(Extracted data entries)
[START]
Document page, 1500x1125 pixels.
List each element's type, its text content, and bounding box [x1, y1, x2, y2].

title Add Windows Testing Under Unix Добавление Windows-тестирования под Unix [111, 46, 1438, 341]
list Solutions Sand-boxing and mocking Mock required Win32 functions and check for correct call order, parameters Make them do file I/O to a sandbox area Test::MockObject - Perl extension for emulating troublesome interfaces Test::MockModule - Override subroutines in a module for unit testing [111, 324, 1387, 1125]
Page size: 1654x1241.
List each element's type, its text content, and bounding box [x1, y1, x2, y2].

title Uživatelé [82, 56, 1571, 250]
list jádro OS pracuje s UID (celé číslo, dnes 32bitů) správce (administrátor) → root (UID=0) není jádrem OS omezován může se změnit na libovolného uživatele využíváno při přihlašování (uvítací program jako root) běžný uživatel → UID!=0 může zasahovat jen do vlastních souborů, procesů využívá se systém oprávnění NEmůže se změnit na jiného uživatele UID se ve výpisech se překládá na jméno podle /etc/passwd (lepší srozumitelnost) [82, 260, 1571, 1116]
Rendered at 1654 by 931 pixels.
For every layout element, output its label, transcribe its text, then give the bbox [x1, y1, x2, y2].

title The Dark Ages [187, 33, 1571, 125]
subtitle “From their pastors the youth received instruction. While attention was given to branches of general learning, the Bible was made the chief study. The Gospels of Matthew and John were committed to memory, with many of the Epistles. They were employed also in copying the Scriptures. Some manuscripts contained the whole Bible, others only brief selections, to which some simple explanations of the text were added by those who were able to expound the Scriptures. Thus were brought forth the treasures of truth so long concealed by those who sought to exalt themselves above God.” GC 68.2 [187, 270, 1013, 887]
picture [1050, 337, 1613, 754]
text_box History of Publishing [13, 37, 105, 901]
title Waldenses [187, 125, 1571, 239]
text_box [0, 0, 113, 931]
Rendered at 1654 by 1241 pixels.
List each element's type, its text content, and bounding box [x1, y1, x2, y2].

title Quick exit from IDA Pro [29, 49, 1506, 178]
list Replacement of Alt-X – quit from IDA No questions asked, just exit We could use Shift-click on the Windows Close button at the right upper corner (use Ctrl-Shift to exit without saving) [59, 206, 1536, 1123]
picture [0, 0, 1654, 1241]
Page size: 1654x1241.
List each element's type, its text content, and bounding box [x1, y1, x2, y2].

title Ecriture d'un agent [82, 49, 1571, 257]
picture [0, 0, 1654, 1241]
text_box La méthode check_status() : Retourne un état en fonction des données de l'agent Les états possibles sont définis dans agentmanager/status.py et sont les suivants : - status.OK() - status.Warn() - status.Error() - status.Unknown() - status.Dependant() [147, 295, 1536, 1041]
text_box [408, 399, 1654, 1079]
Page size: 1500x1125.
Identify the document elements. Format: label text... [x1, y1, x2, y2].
[END]
Please copy the rows above word for word, starting at the line with "Page size: 1500x1125." and continuing through the last row.

Page size: 1500x1125.
Identify the document elements. Format: label text... [x1, y1, x2, y2].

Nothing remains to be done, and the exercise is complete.